● WHAT NEEDS TO BE DONE
Report each line of the entries below that includes "bias".

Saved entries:

=== Begin Enclosure ===

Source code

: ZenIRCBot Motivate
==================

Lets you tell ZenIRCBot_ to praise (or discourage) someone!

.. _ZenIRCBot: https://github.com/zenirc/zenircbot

=== End Enclosure ===
=== Begin Enclosure ===

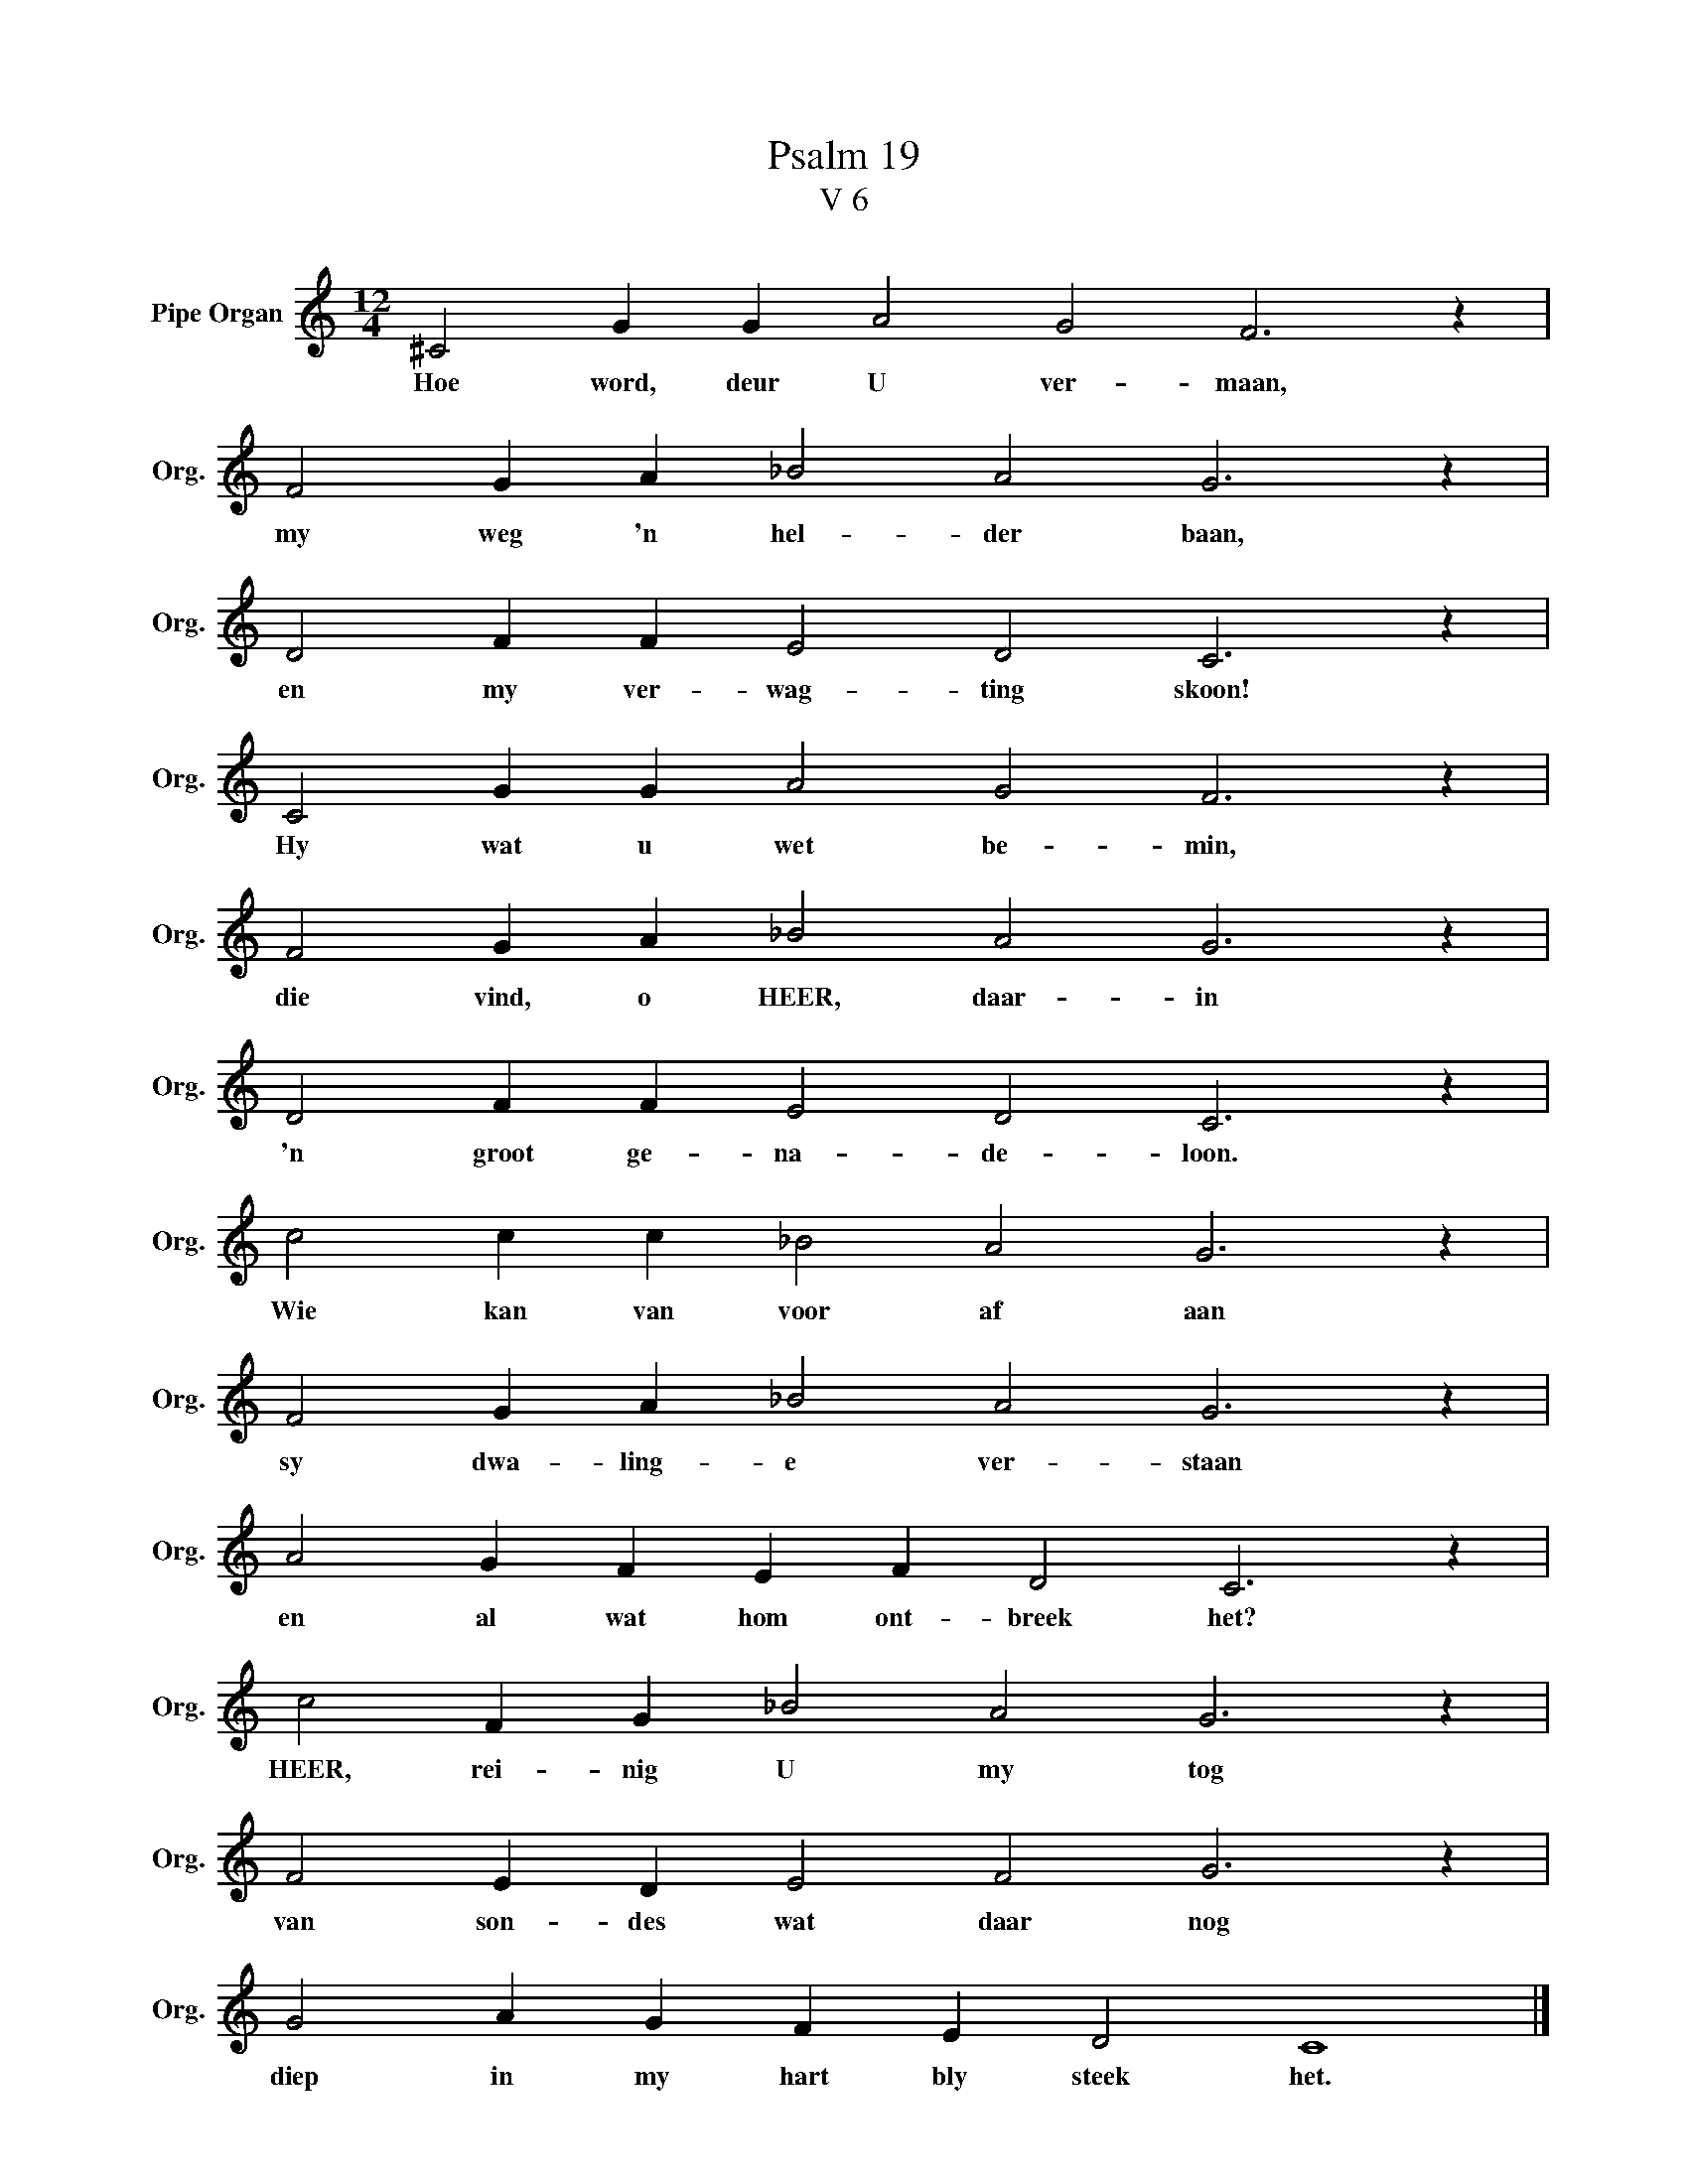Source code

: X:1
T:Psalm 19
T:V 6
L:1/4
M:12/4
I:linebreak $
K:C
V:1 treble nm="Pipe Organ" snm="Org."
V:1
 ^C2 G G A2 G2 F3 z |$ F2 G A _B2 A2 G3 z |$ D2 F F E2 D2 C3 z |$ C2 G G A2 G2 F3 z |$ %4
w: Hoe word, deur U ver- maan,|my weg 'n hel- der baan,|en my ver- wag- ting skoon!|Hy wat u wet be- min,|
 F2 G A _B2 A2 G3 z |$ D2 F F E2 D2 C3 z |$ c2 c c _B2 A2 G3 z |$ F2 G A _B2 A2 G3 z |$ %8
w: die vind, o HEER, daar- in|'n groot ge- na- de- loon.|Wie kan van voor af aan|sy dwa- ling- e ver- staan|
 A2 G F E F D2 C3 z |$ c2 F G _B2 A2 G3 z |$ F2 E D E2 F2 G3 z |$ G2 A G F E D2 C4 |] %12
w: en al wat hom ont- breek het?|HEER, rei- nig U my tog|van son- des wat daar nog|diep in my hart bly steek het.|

=== End Enclosure ===
=== Begin Enclosure ===

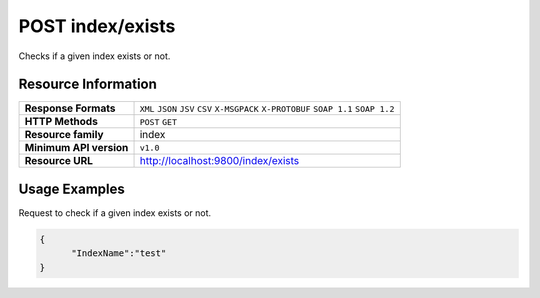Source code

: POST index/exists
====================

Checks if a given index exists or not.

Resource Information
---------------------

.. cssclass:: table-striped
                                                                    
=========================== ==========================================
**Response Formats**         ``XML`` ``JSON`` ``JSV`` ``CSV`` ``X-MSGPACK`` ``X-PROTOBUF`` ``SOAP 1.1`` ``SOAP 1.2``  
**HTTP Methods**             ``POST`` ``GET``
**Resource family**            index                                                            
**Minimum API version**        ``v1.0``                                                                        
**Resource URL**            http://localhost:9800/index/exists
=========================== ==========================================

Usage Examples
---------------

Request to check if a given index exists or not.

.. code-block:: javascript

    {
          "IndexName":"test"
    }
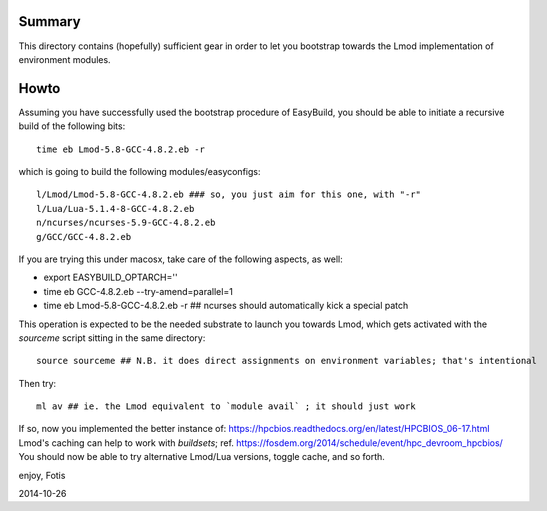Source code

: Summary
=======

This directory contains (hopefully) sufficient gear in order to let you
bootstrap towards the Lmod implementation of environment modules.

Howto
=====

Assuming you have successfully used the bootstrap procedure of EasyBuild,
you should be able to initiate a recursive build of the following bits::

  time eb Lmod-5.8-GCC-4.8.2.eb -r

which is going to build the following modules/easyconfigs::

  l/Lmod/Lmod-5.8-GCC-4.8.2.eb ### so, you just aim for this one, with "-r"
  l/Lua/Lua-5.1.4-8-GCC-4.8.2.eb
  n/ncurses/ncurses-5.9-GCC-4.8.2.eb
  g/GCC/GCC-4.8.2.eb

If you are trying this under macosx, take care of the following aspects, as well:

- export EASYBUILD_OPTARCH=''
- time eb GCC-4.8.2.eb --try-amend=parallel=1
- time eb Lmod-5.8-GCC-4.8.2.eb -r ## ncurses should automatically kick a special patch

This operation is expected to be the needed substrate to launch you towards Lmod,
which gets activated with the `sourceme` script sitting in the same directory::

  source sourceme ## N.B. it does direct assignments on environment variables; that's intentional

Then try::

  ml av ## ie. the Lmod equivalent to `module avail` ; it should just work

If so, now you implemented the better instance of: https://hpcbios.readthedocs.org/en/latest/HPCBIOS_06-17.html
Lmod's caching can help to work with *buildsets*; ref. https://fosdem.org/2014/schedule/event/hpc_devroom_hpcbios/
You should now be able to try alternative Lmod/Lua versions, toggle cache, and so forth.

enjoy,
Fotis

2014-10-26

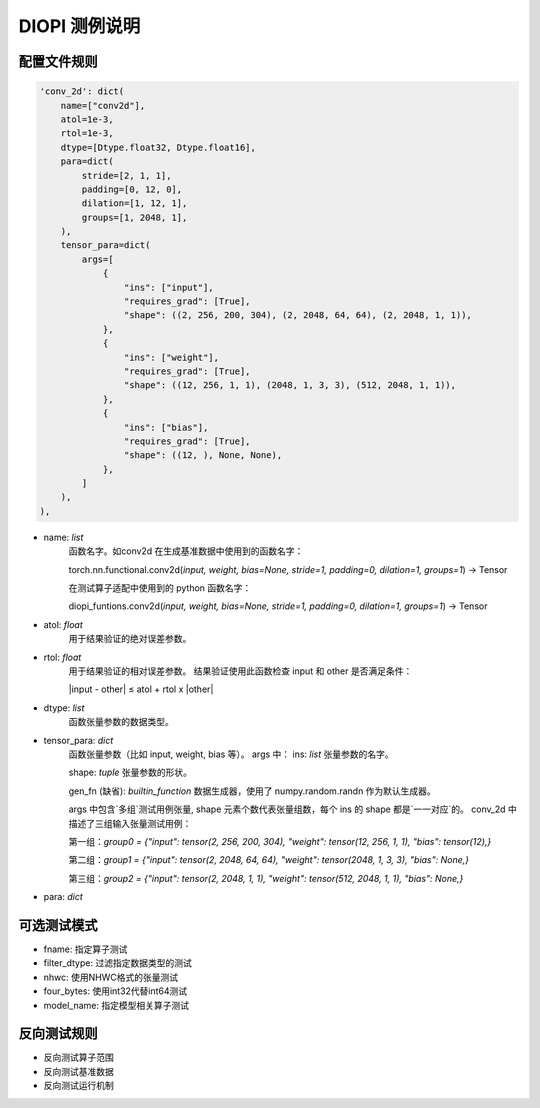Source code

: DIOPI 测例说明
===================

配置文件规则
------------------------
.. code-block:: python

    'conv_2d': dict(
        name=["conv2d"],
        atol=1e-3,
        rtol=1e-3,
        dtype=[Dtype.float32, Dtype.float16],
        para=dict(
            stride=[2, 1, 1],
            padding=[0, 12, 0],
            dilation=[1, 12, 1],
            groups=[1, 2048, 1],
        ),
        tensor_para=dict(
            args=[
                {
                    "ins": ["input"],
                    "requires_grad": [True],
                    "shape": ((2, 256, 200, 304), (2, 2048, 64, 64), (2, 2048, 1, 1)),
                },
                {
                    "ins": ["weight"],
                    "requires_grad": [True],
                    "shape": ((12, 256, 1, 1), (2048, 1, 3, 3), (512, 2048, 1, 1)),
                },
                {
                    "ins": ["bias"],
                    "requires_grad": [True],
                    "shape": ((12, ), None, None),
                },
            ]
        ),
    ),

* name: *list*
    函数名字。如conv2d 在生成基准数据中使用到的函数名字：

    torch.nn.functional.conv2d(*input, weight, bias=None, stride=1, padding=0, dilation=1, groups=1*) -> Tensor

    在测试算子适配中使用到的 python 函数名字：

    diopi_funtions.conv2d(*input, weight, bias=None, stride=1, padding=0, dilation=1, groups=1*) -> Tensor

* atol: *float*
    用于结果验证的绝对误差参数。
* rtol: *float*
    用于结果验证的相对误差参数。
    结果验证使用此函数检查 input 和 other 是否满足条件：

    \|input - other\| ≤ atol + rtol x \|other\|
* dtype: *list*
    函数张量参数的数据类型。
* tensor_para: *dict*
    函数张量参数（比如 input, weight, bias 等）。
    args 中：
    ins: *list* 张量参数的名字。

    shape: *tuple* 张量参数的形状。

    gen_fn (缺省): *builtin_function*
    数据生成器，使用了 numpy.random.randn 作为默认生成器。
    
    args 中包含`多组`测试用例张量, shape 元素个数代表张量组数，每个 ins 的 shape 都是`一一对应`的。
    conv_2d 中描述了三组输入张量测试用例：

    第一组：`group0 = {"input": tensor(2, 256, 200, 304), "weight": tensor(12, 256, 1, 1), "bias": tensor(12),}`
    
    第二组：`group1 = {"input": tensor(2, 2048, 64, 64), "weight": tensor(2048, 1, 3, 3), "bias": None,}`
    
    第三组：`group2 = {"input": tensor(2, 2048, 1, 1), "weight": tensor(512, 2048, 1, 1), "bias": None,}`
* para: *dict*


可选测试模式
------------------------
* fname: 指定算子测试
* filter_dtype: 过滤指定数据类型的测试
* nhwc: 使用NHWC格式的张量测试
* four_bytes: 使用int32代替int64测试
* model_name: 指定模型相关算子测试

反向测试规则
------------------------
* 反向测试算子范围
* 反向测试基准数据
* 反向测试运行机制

=== End Enclosure ===

● TASK ANSWER
                    "ins": ["bias"],
    torch.nn.functional.conv2d(*input, weight, bias=None, stride=1, padding=0, dilation=1, groups=1*) -> Tensor
    diopi_funtions.conv2d(*input, weight, bias=None, stride=1, padding=0, dilation=1, groups=1*) -> Tensor
    函数张量参数（比如 input, weight, bias 等）。
    第一组：`group0 = {"input": tensor(2, 256, 200, 304), "weight": tensor(12, 256, 1, 1), "bias": tensor(12),}`
    第二组：`group1 = {"input": tensor(2, 2048, 64, 64), "weight": tensor(2048, 1, 3, 3), "bias": None,}`
    第三组：`group2 = {"input": tensor(2, 2048, 1, 1), "weight": tensor(512, 2048, 1, 1), "bias": None,}`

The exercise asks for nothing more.